What you return must be the full listing, word for word, with no images in it.

▶ _Exercise inputs_
╭──

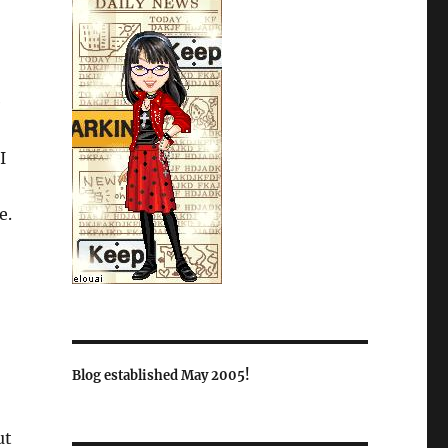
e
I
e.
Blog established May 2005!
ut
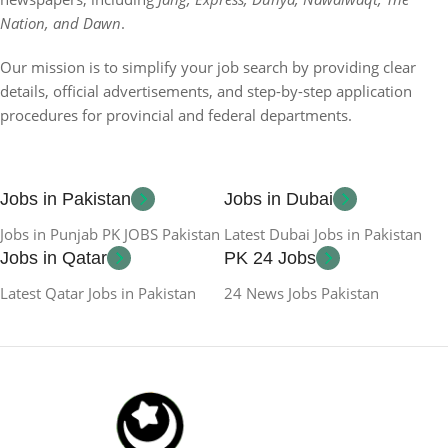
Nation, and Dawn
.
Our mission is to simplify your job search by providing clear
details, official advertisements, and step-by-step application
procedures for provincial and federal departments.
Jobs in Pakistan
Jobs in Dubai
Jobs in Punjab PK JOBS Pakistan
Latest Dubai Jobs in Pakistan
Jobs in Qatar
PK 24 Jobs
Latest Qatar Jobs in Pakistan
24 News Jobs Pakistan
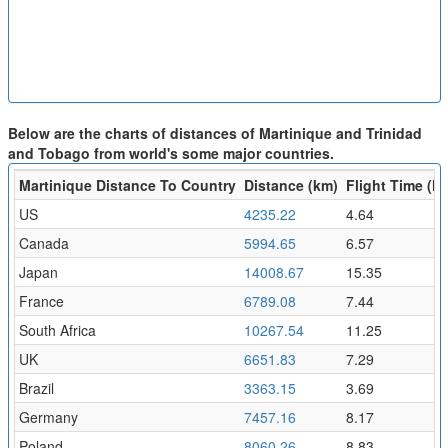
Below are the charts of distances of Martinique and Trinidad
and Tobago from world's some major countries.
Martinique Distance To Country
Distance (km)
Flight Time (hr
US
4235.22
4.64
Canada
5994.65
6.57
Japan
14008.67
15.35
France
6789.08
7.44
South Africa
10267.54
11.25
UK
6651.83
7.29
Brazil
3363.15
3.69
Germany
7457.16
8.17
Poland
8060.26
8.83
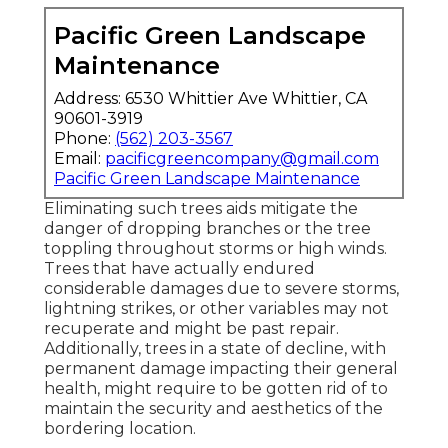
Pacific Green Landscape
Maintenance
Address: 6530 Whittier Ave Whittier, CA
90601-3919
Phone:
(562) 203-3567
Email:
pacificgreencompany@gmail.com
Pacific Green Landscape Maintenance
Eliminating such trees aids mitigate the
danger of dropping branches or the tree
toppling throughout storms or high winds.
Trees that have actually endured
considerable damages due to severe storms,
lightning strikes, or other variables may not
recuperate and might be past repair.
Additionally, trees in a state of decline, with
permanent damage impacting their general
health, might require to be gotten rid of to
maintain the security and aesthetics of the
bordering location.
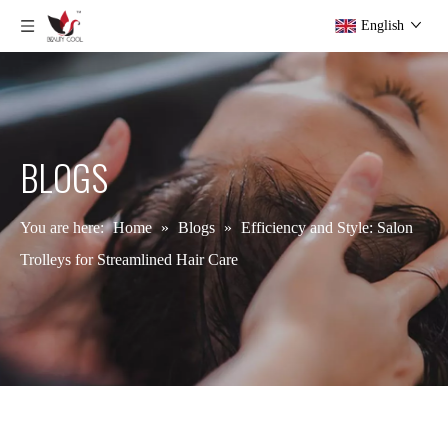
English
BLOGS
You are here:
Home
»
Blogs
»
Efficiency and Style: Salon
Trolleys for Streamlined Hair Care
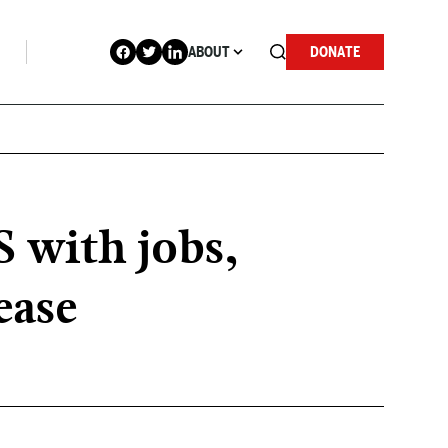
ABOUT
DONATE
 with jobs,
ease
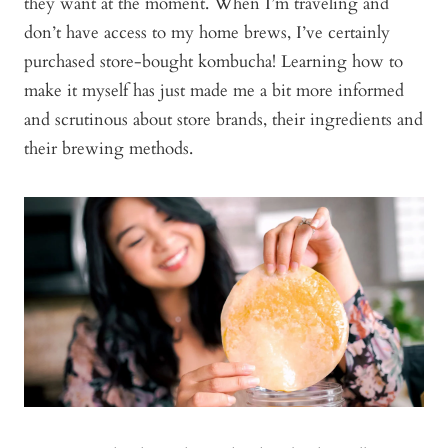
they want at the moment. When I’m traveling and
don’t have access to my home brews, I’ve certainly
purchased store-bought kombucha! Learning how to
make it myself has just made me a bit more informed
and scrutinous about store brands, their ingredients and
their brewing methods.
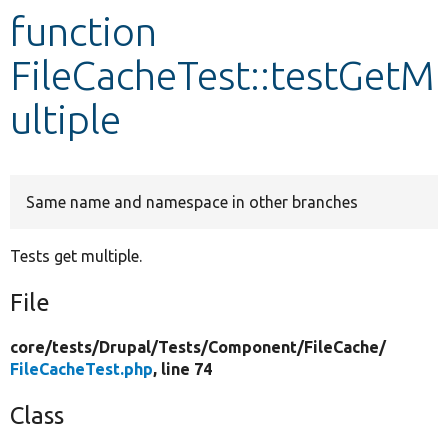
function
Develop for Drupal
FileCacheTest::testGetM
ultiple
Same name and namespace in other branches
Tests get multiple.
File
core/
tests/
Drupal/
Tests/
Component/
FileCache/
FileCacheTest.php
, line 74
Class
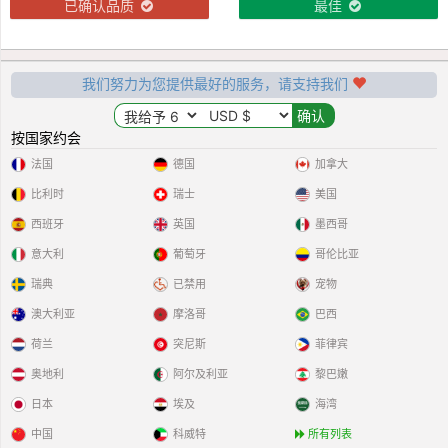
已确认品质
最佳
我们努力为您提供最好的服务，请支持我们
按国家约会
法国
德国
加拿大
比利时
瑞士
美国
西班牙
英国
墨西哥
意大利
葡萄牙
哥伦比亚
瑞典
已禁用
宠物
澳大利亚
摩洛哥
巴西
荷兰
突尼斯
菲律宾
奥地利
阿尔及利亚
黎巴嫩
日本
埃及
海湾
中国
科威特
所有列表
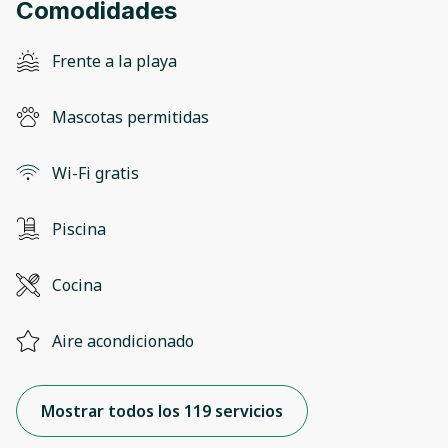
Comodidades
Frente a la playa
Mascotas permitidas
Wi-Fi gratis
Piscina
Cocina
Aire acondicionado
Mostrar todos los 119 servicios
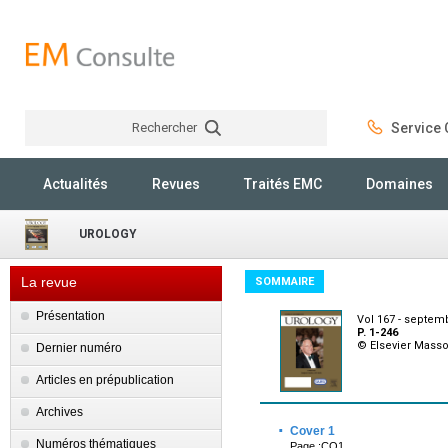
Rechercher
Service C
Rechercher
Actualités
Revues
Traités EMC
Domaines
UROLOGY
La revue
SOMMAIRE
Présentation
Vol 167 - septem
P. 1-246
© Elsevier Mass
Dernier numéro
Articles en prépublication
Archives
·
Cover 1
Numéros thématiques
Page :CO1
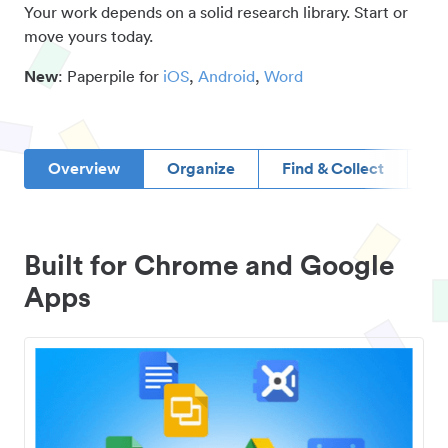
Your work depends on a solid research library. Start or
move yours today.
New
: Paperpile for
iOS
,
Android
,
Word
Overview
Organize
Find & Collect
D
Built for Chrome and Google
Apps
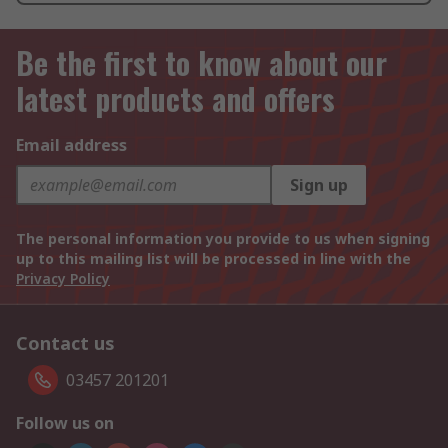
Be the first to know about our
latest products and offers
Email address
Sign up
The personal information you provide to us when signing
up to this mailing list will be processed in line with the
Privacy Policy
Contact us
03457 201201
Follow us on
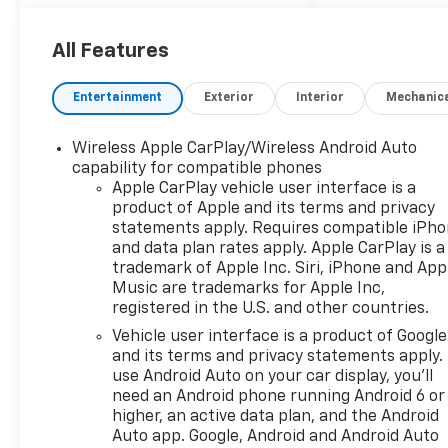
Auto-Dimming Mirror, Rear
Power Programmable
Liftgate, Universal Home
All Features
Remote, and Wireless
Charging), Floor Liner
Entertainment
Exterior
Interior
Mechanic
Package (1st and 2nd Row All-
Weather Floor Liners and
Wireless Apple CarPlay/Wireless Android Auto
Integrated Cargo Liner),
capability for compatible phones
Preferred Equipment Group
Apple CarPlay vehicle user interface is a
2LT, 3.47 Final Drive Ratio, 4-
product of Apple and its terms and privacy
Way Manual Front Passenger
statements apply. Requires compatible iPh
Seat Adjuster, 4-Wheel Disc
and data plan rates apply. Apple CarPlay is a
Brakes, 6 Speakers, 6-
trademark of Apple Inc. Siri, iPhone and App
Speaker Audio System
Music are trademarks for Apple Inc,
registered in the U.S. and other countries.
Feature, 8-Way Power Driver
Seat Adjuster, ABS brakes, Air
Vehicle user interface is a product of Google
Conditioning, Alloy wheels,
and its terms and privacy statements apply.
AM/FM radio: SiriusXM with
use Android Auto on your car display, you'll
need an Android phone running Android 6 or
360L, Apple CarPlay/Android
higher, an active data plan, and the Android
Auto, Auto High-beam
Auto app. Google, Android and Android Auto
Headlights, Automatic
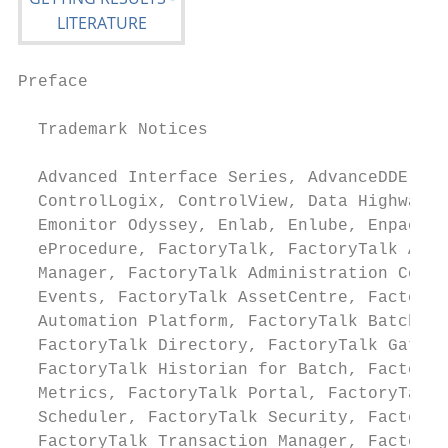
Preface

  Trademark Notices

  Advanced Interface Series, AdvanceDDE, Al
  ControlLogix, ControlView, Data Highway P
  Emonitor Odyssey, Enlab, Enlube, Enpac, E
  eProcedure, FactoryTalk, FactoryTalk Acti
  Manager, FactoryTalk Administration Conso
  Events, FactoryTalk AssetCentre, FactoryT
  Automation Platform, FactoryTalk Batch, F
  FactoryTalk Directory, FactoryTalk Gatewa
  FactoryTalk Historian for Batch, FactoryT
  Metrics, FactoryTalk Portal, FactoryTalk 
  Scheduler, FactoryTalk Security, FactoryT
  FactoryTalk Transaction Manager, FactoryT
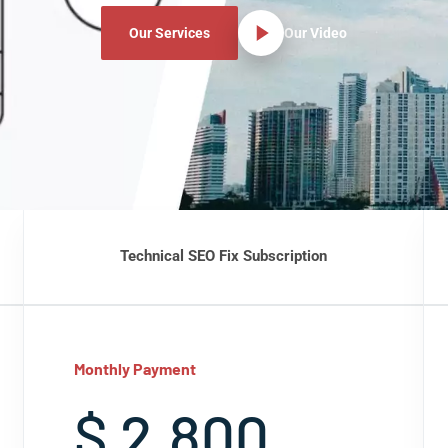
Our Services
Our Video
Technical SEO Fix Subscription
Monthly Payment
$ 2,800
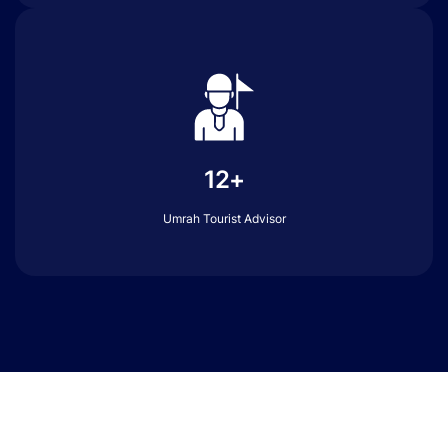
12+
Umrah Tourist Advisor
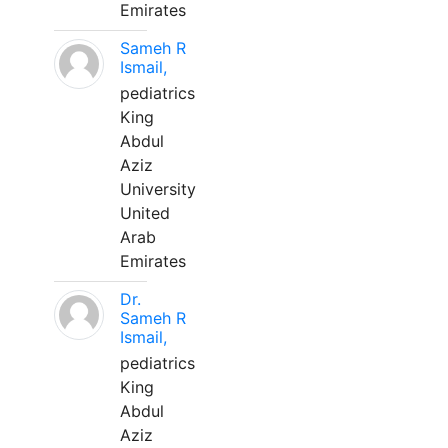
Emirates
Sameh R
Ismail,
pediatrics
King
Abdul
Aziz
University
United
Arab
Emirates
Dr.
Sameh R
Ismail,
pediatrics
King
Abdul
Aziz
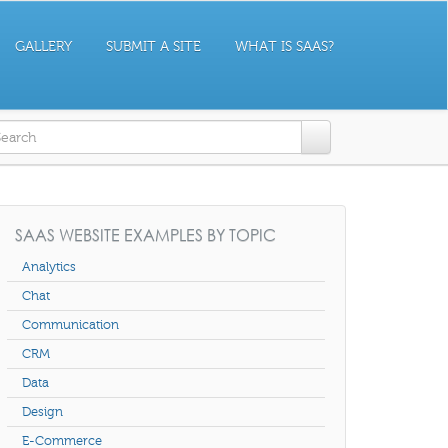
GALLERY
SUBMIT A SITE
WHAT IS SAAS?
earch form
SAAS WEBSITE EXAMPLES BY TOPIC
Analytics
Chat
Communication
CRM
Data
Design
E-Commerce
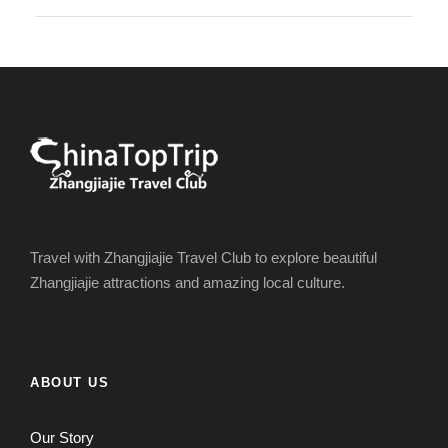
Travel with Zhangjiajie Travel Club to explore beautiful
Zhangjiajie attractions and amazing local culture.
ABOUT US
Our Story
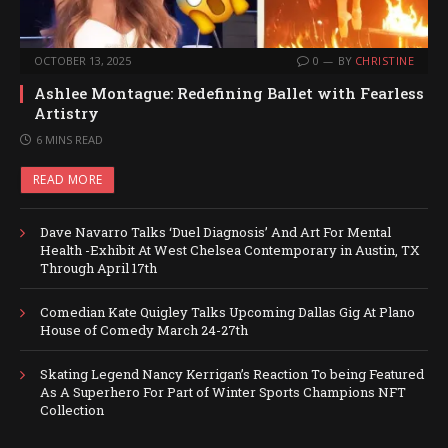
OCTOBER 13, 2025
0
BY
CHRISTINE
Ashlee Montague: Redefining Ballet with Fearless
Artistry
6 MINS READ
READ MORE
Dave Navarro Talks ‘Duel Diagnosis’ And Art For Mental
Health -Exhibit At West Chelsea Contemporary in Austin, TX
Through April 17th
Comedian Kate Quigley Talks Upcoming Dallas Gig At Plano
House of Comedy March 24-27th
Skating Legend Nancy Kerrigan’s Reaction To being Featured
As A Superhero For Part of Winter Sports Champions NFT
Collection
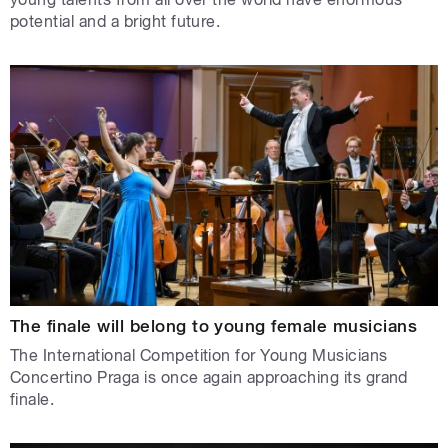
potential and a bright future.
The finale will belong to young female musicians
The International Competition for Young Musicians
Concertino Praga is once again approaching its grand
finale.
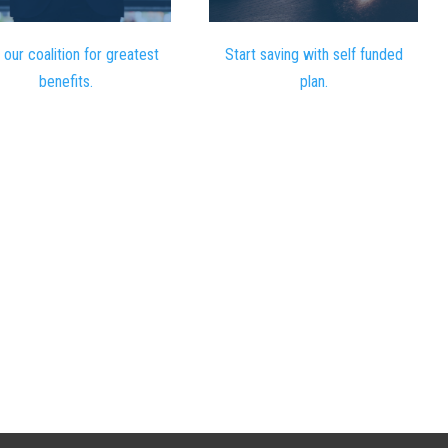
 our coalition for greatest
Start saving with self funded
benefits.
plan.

╰──

▶ _Response for this exercise_
e
I
e.
Blog established May 2005!
ut
Nation, and Dawn
.
Our mission is to simplify your job search by providing clear
details, official advertisements, and step-by-step application
procedures for provincial and federal departments.
Jobs in Pakistan
Jobs in Dubai
Jobs in Punjab PK JOBS Pakistan
Latest Dubai Jobs in Pakistan
Jobs in Qatar
PK 24 Jobs
Latest Qatar Jobs in Pakistan
24 News Jobs Pakistan
Below are the charts of distances of Martinique and Trinidad
and Tobago from world's some major countries.
Martinique Distance To Country
Distance (km)
Flight Time (hr
US
4235.22
4.64
Canada
5994.65
6.57
Japan
14008.67
15.35
France
6789.08
7.44
South Africa
10267.54
11.25
UK
6651.83
7.29
Brazil
3363.15
3.69
Germany
7457.16
8.17
Poland
8060.26
8.83
Pacific Green Landscape
Maintenance
Address: 6530 Whittier Ave Whittier, CA
90601-3919
Phone:
(562) 203-3567
Email:
pacificgreencompany@gmail.com
Pacific Green Landscape Maintenance
Eliminating such trees aids mitigate the
danger of dropping branches or the tree
toppling throughout storms or high winds.
Trees that have actually endured
considerable damages due to severe storms,
lightning strikes, or other variables may not
recuperate and might be past repair.
Additionally, trees in a state of decline, with
permanent damage impacting their general
health, might require to be gotten rid of to
maintain the security and aesthetics of the
bordering location.
English
BLOGS
You are here:
Home
»
Blogs
»
Efficiency and Style: Salon
Trolleys for Streamlined Hair Care
ABOUT
DONATE
 with jobs,
ease
they want at the moment. When I’m traveling and
don’t have access to my home brews, I’ve certainly
purchased store-bought kombucha! Learning how to
make it myself has just made me a bit more informed
and scrutinous about store brands, their ingredients and
their brewing methods.
function
Develop for Drupal
FileCacheTest::testGetM
ultiple
Same name and namespace in other branches
Tests get multiple.
File
core/
tests/
Drupal/
Tests/
Component/
FileCache/
FileCacheTest.php
, line 74
Class
已确认品质
最佳
我们努力为您提供最好的服务，请支持我们
按国家约会
法国
德国
加拿大
比利时
瑞士
美国
西班牙
英国
墨西哥
意大利
葡萄牙
哥伦比亚
瑞典
已禁用
宠物
澳大利亚
摩洛哥
巴西
荷兰
突尼斯
菲律宾
奥地利
阿尔及利亚
黎巴嫩
日本
埃及
海湾
中国
科威特
所有列表
Comodidades
Frente a la playa
Mascotas permitidas
Wi-Fi gratis
Piscina
Cocina
Aire acondicionado
Mostrar todos los 119 servicios
Rechercher
Service C
Rechercher
Actualités
Revues
Traités EMC
Domaines
UROLOGY
La revue
SOMMAIRE
Présentation
Vol 167 - septem
P. 1-246
© Elsevier Mass
Dernier numéro
Articles en prépublication
Archives
·
Cover 1
Numéros thématiques
Page :CO1
Your work depends on a solid research library. Start or
move yours today.
New
: Paperpile for
iOS
,
Android
,
Word
Overview
Organize
Find & Collect
D
Built for Chrome and Google
Apps
Be the first to know about our
latest products and offers
Email address
Sign up
The personal information you provide to us when signing
up to this mailing list will be processed in line with the
Privacy Policy
Contact us
03457 201201
Follow us on
Auto-Dimming Mirror, Rear
Power Programmable
Liftgate, Universal Home
All Features
Remote, and Wireless
Charging), Floor Liner
Entertainment
Exterior
Interior
Mechanic
Package (1st and 2nd Row All-
Weather Floor Liners and
Wireless Apple CarPlay/Wireless Android Auto
Integrated Cargo Liner),
capability for compatible phones
Preferred Equipment Group
Apple CarPlay vehicle user interface is a
2LT, 3.47 Final Drive Ratio, 4-
product of Apple and its terms and privacy
Way Manual Front Passenger
statements apply. Requires compatible iPh
Seat Adjuster, 4-Wheel Disc
and data plan rates apply. Apple CarPlay is a
Brakes, 6 Speakers, 6-
trademark of Apple Inc. Siri, iPhone and App
Speaker Audio System
Music are trademarks for Apple Inc,
registered in the U.S. and other countries.
Feature, 8-Way Power Driver
Seat Adjuster, ABS brakes, Air
Vehicle user interface is a product of Google
Conditioning, Alloy wheels,
and its terms and privacy statements apply.
AM/FM radio: SiriusXM with
use Android Auto on your car display, you'll
need an Android phone running Android 6 or
360L, Apple CarPlay/Android
higher, an active data plan, and the Android
Auto, Auto High-beam
Auto app. Google, Android and Android Auto
Headlights, Automatic
Preface

  Trademark Notices

  Advanced Interface Series, AdvanceDDE, Al
  ControlLogix, ControlView, Data Highway P
  Emonitor Odyssey, Enlab, Enlube, Enpac, E
  eProcedure, FactoryTalk, FactoryTalk Acti
  Manager, FactoryTalk Administration Conso
  Events, FactoryTalk AssetCentre, FactoryT
  Automation Platform, FactoryTalk Batch, F
  FactoryTalk Directory, FactoryTalk Gatewa
  FactoryTalk Historian for Batch, FactoryT
  Metrics, FactoryTalk Portal, FactoryTalk 
  Scheduler, FactoryTalk Security, FactoryT
  FactoryTalk Transaction Manager, FactoryT
Our Services
Our Video
Technical SEO Fix Subscription
Monthly Payment
$ 2,800
12+
Umrah Tourist Advisor
Emirates
Sameh R
Ismail,
pediatrics
King
Abdul
Aziz
University
United
Arab
Emirates
Dr.
Sameh R
Ismail,
pediatrics
King
Abdul
Aziz
GALLERY
SUBMIT A SITE
WHAT IS SAAS?
earch form
SAAS WEBSITE EXAMPLES BY TOPIC
Analytics
Chat
Communication
CRM
Data
Design
E-Commerce
Travel with Zhangjiajie Travel Club to explore beautiful
Zhangjiajie attractions and amazing local culture.
ABOUT US
Our Story
OCTOBER 13, 2025
0
BY
CHRISTINE
Ashlee Montague: Redefining Ballet with Fearless
Artistry
6 MINS READ
READ MORE
Dave Navarro Talks ‘Duel Diagnosis’ And Art For Mental
Health -Exhibit At West Chelsea Contemporary in Austin, TX
Through April 17th
Comedian Kate Quigley Talks Upcoming Dallas Gig At Plano
House of Comedy March 24-27th
Skating Legend Nancy Kerrigan’s Reaction To being Featured
As A Superhero For Part of Winter Sports Champions NFT
Collection
potential and a bright future.
The finale will belong to young female musicians
The International Competition for Young Musicians
Concertino Praga is once again approaching its grand
finale.
 our coalition for greatest
Start saving with self funded
benefits.
plan.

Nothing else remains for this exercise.